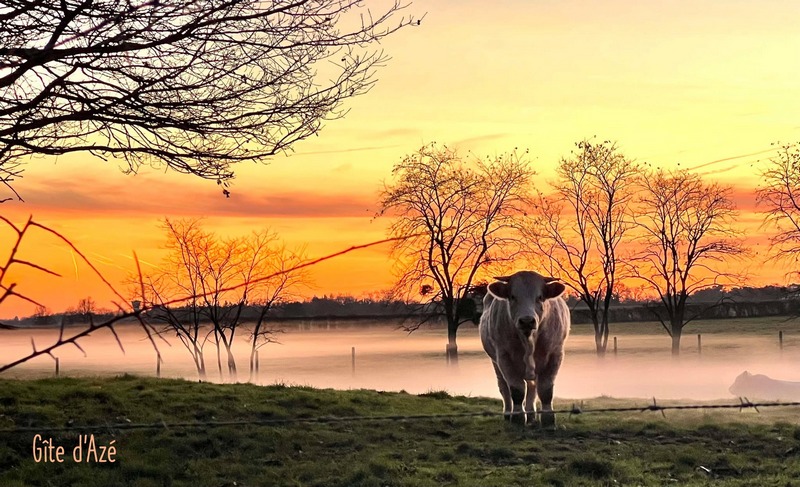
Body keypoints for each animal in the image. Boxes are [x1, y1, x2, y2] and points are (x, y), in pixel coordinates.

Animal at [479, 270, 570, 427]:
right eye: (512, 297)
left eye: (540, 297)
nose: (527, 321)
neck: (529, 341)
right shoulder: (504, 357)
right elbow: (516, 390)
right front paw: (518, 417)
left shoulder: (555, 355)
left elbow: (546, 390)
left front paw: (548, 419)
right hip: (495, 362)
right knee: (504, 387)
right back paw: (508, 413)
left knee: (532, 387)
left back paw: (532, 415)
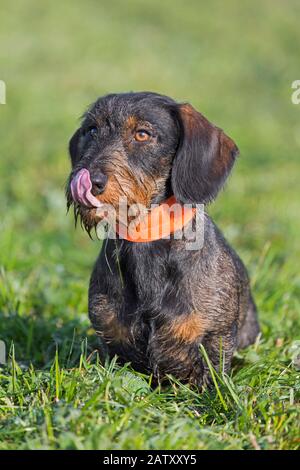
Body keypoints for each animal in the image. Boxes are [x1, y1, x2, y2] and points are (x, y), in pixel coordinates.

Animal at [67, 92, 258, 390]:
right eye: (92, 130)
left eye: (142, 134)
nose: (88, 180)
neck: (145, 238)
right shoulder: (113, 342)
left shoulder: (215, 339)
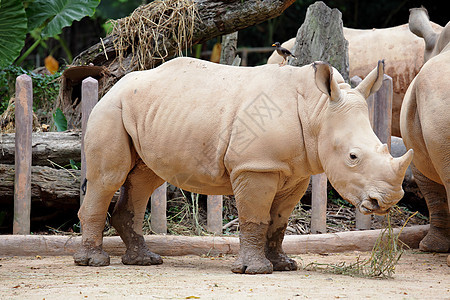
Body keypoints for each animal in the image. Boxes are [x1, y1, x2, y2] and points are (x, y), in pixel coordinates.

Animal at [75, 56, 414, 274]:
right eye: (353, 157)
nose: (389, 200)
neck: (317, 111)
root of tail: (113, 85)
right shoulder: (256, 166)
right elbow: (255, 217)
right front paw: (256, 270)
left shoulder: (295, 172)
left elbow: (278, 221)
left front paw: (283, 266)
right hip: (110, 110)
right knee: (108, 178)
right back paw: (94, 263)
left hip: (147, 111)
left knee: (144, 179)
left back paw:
--
— ABOUT THIS EXERCISE —
Give the lines from the one containing "right front paw: (256, 270)" through the end of the entries again, exactly as written and with no other lines.

— SOLUTION TO THE EXERCISE —
right front paw: (256, 270)
left shoulder: (295, 172)
left elbow: (278, 221)
left front paw: (283, 266)
right hip: (110, 110)
right knee: (108, 178)
right back paw: (94, 263)
left hip: (147, 111)
left knee: (144, 179)
left back paw:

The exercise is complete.